Laptop Computers' Mice -- Exterminated By a Touch?

April 18, 1995

For those of you who consider computers a bit overwhelming, consider the mouse -- that cute-looking pointing device that moves the cursor around the screen. Even its most sophisticated operations -- called clicking and dragging -- are readily understandable. Maybe that's why the mouse, an old technology, still thrives in an industry driven by newness.

Nevertheless, the mouse is scampering into an uncertain future. A new device, called a touchpad, threatens to overtake it.

The touchpad's debut comes in portable computers, which is not surprising. Portables and mice have always had an uneasy relationship. I realized the two were headed for a split the first time I lugged a 386-class portable onto an airplane. The machine and the mouse wouldn't fit together on the tray table. I had to rub the mouse on my leg to move the cursor. I think I drew some stares.

Computer manufacturers came to my rescue with trackballs, which are essentially computer mice turned upside down. These made portables easier to use.

Still, the trackball was a compromise, so new rivals popped up. Hewlett Packard brought out a gizmo that stuck out the side of one of its portables. IBM gained a following with a knob in the center of its ThinkPad portable called the TrackPoint. The next step in this evolution is the touchpad.

For the past week, I've been using one integrated into the Sharp PC-8700 notebook. It's a nifty little rectangle in front of the space bar. Except for two buttons, there are no moving parts. The touchpad just uses what George Gerpheide, president of Cirque Corporation, likes to call ''the world's oldest pointing device'' -- the finger. Sliding one's finger along the electronically sensitized pad moves the cursor in the same direction.

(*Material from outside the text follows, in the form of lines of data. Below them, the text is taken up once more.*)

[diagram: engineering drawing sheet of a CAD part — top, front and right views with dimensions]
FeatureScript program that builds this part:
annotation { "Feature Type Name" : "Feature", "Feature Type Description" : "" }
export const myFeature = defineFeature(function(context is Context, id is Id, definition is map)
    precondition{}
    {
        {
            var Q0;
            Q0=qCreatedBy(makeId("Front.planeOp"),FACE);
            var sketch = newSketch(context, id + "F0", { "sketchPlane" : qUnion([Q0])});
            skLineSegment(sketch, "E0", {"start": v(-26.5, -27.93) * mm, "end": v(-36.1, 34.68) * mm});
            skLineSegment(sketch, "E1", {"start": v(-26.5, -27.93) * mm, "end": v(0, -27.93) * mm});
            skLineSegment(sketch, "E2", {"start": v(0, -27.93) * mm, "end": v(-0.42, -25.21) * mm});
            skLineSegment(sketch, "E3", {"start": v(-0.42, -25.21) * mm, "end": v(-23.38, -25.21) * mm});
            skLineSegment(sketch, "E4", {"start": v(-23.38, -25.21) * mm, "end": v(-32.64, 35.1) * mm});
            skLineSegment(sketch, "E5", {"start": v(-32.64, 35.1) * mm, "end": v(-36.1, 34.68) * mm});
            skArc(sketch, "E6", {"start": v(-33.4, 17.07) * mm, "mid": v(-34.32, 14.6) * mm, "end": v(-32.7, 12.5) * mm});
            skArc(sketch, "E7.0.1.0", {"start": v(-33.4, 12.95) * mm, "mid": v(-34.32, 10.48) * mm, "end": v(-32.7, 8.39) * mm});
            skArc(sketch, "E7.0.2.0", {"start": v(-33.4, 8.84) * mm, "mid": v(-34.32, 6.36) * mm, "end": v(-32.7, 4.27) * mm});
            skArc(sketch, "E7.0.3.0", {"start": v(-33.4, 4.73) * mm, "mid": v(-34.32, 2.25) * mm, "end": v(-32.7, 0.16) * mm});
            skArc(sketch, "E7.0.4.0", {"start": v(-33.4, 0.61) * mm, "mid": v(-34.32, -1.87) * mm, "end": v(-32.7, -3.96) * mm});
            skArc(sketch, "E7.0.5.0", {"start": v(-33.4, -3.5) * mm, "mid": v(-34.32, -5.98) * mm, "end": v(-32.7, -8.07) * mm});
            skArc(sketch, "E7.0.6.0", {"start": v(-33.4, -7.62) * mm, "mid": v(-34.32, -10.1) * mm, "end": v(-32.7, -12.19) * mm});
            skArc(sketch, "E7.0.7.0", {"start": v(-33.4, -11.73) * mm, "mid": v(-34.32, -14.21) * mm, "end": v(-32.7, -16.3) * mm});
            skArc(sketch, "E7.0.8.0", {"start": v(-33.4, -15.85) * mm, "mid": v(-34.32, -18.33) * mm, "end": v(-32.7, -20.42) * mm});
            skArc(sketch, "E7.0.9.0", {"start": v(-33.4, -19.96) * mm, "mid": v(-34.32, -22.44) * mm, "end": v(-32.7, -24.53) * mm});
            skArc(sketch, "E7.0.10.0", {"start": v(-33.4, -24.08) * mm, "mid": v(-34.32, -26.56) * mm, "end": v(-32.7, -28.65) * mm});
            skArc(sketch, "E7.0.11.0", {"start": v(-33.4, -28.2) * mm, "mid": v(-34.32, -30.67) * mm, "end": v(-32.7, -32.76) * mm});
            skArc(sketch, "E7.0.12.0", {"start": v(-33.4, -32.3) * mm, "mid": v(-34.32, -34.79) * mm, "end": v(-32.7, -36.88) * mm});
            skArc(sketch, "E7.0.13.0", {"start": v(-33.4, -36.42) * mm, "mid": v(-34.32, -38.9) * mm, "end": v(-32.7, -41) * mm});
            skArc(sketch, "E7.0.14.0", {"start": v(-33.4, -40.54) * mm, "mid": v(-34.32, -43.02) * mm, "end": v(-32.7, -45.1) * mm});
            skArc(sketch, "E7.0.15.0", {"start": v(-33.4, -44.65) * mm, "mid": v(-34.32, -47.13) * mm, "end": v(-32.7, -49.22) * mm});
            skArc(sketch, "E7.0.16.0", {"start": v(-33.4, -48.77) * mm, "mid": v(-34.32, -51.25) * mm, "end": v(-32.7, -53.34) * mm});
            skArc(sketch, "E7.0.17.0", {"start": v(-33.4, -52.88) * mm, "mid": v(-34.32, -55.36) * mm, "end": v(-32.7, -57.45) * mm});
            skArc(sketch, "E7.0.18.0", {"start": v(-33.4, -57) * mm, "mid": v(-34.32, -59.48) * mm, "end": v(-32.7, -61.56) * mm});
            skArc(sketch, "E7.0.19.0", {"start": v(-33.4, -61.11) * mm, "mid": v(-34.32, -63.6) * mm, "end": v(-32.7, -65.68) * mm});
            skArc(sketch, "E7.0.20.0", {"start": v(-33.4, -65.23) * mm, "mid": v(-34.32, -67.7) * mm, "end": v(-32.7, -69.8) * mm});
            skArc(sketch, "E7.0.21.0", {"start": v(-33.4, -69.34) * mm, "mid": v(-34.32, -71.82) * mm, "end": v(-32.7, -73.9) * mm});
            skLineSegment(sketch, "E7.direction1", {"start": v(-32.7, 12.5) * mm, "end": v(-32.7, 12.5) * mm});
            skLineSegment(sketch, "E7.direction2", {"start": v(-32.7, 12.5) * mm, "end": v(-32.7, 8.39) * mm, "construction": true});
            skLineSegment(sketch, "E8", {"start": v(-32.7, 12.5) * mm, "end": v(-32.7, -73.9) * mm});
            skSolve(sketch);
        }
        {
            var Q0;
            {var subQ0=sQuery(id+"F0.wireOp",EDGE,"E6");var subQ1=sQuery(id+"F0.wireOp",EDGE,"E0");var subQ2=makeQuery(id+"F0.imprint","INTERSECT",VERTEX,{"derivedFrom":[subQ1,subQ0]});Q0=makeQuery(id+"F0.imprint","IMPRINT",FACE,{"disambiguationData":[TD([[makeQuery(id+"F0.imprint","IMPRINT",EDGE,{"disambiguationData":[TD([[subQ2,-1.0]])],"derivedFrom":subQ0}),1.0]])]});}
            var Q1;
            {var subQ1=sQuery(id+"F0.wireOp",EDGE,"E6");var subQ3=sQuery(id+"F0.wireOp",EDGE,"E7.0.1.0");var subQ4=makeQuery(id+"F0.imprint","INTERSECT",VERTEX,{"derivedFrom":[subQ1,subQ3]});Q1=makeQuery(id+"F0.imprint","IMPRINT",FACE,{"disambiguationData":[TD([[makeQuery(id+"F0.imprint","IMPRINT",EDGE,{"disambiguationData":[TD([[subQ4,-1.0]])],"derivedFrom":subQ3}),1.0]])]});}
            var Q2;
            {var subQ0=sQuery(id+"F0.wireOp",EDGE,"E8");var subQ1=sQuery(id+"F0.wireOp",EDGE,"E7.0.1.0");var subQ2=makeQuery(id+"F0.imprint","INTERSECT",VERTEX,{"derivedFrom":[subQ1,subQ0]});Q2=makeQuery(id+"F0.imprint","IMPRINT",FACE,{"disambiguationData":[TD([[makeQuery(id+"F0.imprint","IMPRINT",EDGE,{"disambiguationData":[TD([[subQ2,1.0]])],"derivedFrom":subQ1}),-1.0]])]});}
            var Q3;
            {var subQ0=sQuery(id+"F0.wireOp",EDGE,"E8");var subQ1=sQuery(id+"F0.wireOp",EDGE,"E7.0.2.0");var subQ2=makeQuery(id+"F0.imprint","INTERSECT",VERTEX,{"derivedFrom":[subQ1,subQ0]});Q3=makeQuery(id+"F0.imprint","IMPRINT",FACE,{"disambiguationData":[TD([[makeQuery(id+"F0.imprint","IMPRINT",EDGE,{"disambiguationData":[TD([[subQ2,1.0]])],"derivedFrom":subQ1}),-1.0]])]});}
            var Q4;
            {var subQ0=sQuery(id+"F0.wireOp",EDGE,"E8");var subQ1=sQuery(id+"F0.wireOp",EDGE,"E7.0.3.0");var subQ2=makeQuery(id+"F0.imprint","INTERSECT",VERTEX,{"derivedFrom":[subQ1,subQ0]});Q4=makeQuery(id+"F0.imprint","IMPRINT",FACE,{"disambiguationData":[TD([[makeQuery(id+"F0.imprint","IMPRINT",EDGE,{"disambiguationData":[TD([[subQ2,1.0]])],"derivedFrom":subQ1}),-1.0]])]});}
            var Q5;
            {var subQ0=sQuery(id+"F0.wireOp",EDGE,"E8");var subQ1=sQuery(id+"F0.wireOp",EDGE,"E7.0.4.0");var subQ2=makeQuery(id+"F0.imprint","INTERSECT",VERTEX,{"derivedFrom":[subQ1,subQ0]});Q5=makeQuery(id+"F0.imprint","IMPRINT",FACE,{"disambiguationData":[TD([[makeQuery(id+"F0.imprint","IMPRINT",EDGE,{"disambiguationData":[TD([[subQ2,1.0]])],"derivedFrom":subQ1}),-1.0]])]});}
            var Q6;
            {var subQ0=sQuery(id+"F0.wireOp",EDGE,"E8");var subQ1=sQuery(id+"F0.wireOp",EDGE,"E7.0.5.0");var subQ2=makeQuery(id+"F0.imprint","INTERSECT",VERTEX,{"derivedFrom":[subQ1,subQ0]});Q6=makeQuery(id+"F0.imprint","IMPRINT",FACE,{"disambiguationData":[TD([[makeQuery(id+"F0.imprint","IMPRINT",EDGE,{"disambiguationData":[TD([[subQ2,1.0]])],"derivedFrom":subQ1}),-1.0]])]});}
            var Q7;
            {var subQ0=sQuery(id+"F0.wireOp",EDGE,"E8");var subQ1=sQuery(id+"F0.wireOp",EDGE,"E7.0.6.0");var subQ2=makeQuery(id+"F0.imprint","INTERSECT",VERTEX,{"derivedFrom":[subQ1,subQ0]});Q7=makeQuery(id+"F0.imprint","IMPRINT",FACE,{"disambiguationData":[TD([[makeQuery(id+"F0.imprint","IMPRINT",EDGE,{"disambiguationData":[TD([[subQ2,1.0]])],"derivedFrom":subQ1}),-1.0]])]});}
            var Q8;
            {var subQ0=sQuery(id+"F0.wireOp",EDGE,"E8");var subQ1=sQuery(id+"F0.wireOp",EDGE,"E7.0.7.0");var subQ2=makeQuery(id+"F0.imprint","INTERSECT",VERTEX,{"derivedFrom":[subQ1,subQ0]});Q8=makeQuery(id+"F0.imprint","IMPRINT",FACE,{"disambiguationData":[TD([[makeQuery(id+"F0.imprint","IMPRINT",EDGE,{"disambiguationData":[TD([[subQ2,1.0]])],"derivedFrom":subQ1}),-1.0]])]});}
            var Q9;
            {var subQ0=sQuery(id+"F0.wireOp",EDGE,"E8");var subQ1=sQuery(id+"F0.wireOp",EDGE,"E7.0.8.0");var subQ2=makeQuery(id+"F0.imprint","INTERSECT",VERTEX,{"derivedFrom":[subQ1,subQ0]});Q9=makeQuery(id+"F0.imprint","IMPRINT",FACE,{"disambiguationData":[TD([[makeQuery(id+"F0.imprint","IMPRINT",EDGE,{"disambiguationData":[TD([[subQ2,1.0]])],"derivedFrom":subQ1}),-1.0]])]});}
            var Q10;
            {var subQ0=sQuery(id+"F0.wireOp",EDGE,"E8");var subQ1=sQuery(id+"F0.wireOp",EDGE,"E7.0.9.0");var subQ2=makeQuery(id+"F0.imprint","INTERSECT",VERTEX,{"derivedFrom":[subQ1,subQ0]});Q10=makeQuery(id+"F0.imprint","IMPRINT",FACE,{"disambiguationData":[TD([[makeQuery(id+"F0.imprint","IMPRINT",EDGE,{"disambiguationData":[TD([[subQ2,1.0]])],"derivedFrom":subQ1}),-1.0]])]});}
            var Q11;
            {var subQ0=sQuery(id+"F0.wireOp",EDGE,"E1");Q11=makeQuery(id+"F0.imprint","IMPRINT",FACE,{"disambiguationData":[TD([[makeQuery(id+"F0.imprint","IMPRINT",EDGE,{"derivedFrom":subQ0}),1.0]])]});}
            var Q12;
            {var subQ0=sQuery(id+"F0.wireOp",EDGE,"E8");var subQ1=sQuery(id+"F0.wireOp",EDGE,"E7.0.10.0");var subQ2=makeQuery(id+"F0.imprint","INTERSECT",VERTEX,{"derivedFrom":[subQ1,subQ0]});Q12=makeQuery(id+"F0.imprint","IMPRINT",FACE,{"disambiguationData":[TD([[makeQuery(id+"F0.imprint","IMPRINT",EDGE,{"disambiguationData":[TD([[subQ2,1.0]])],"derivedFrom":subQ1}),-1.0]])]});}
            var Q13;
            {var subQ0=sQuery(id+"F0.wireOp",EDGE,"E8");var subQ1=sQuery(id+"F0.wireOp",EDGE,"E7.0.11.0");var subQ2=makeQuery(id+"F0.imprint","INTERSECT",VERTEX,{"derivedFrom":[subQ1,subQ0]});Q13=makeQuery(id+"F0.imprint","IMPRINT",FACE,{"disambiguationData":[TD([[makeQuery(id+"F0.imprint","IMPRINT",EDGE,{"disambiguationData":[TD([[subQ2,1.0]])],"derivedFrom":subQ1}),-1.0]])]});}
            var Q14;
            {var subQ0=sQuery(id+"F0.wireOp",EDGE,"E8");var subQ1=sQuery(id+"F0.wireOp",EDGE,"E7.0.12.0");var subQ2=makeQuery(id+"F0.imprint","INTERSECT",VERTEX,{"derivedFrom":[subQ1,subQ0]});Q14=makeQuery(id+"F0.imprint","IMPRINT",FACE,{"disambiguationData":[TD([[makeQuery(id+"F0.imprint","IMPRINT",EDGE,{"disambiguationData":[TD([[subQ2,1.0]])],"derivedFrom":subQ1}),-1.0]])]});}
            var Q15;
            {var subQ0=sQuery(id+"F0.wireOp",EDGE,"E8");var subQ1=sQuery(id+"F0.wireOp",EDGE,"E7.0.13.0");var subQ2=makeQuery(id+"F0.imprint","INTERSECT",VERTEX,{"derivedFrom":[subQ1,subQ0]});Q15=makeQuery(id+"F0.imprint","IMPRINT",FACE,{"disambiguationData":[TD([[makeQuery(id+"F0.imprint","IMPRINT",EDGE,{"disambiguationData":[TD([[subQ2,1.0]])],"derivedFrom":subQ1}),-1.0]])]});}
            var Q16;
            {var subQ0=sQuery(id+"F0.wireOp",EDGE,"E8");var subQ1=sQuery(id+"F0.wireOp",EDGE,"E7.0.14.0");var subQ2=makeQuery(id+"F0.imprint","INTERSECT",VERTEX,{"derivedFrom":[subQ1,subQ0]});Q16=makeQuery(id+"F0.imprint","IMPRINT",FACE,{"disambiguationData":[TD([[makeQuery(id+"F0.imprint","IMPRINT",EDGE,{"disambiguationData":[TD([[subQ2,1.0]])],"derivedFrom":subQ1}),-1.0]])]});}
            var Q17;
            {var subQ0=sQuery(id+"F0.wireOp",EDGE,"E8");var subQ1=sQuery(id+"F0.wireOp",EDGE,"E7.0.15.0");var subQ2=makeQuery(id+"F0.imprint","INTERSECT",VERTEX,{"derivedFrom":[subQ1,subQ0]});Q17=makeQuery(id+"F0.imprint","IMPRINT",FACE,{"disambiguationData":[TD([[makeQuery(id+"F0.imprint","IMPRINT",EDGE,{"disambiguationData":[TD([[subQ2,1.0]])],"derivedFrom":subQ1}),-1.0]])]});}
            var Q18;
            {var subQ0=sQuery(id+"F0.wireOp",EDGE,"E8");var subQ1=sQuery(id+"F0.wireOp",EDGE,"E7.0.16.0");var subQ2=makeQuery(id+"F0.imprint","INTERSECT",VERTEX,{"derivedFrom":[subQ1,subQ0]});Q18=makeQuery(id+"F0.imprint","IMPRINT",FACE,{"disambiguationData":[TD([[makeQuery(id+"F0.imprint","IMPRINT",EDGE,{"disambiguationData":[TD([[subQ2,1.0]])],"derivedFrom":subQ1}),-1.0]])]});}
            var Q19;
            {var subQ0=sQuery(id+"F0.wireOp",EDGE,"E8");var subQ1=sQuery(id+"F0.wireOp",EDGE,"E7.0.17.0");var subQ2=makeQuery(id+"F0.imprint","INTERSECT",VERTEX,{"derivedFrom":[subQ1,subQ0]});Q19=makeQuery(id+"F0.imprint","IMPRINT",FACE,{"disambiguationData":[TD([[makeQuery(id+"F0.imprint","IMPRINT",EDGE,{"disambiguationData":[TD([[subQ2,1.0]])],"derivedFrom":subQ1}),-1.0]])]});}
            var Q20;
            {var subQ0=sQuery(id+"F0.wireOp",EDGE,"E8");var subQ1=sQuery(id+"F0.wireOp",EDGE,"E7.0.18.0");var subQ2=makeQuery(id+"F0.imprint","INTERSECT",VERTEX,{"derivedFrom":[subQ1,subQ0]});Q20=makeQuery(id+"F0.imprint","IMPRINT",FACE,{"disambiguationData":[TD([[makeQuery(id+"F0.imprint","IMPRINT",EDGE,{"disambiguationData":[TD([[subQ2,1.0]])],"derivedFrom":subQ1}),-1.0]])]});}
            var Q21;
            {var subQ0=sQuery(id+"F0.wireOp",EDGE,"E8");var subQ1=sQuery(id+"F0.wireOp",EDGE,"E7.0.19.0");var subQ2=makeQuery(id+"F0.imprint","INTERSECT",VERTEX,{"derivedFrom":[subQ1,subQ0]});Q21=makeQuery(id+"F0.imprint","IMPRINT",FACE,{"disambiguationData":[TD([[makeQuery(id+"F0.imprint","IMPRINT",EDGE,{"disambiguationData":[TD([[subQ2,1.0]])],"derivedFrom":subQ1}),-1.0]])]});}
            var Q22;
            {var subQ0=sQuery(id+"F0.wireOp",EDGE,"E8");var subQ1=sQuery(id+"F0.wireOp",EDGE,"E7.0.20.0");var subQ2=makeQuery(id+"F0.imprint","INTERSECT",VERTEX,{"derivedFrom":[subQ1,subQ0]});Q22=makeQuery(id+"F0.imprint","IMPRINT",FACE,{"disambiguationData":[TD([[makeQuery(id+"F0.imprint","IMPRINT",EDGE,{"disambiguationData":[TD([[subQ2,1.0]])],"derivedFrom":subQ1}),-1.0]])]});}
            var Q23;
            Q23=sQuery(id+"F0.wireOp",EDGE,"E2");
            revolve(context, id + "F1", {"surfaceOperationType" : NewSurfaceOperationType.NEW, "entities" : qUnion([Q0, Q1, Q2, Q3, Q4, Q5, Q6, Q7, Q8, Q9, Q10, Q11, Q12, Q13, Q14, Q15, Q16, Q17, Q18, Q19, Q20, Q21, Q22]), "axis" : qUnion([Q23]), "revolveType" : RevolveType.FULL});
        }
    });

Mr. Gerpheide says he invented the technology nearly a decade ago in his basement. Last year, his company and a large manufacturer, Alps Electric (USA) Inc., began marketing stand-alone touchpads, which attach to existing portables. Apple Computer was the first company to integrate the technology into a portable. Now manufacturers such as Sharp and Twinhead are doing the same thing for IBM-compatible portables.

Cirque's GlidePoint seems to be a winner. PC Magazine named it one of the best products of 1994. Its sales are doubling every four months. BIS Strategic Decisions predicts that 70 percent of notebook computers will be equipped with a touchpad by 1998.

After a week, I, too, am a believer. You can use the pad not only to point but also to click and double-click. That's far simpler than moving your hand from keyboard to trackball to trackball button. I wouldn't want to finger-paint the Mona Lisa on a touchpad. But for simple, day-to-day operations on a portable computer, it's the best integrated device I've used so far.

Still, it could be improved. It would be great to be able to sign one's name on an electronic document or draw a map using some kind of stylus, for instance, but the technology is sensitive only to the touch of a finger. New versions will allow absolute as well as relative movements, so if you touch the top right-hand corner of the pad, your cursor will jump to the same place on the screen. Alps and Cirque suggest the technology could show up in controls for other electronic devices.

No one knows what all this means for the mice attached to desktop computers. Gerpheide thinks his technology will win that market, too. Bill Ablondi of BIS is less certain. ''I would guess the mouse would be around a little longer,'' he says.

Call me sentimental, but I agree. The mouse deserves to keep his place on the desktop. It's hard to cuddle a touchpad.